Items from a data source
######

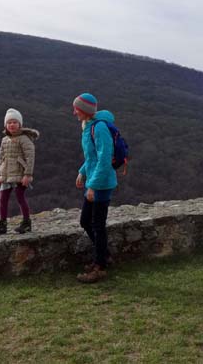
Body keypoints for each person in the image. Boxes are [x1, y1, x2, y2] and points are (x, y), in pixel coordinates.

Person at [73, 92, 117, 283]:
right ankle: (104, 255)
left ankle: (100, 266)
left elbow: (104, 159)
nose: (74, 113)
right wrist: (82, 171)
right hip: (94, 181)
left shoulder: (98, 128)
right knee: (86, 221)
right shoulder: (88, 127)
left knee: (97, 225)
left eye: (76, 109)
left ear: (85, 111)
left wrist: (93, 186)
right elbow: (92, 157)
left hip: (102, 184)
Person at [0, 108, 39, 234]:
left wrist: (27, 175)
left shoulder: (24, 139)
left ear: (20, 124)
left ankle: (27, 223)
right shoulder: (4, 140)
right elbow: (1, 158)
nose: (12, 125)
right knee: (2, 199)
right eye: (9, 122)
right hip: (6, 175)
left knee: (20, 197)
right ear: (5, 125)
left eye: (15, 122)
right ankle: (2, 224)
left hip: (20, 174)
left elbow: (30, 157)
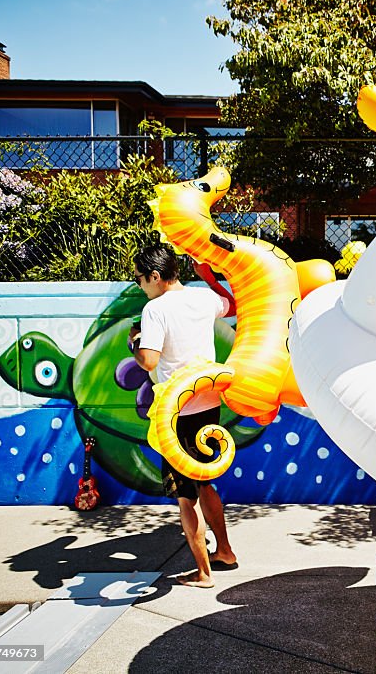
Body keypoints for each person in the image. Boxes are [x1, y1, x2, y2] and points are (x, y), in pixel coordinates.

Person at [130, 244, 238, 588]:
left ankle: (204, 573)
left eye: (140, 280)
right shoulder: (203, 297)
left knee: (184, 496)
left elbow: (148, 360)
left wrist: (134, 341)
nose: (140, 286)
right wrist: (207, 273)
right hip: (208, 403)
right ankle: (224, 552)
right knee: (205, 481)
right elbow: (232, 304)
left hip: (176, 414)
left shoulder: (155, 308)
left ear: (156, 277)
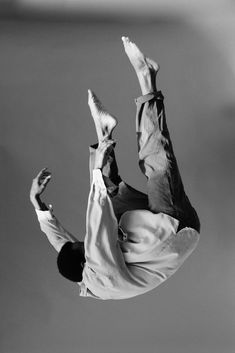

######

__Work item__:
Above are records with pictures. Reproduce exactly only the lines from the line with "left ear: (20, 124)" through the line with "left eye: (140, 280)", both ends included, and leave the pictures out.

__Response to the task__:
left ear: (20, 124)
left ankle: (27, 223)
right shoulder: (4, 140)
right elbow: (1, 158)
nose: (12, 125)
right knee: (2, 199)
right eye: (9, 122)
right hip: (6, 175)
left knee: (20, 197)
right ear: (5, 125)
left eye: (15, 122)
right ankle: (2, 224)
left hip: (20, 174)
left elbow: (30, 157)
Body keypoints for each person in the image. Boxes are [x1, y1, x2, y2] and points are (x, y), in pixel coordinates.

Person at [130, 244, 238, 588]:
left ankle: (204, 573)
left eye: (140, 280)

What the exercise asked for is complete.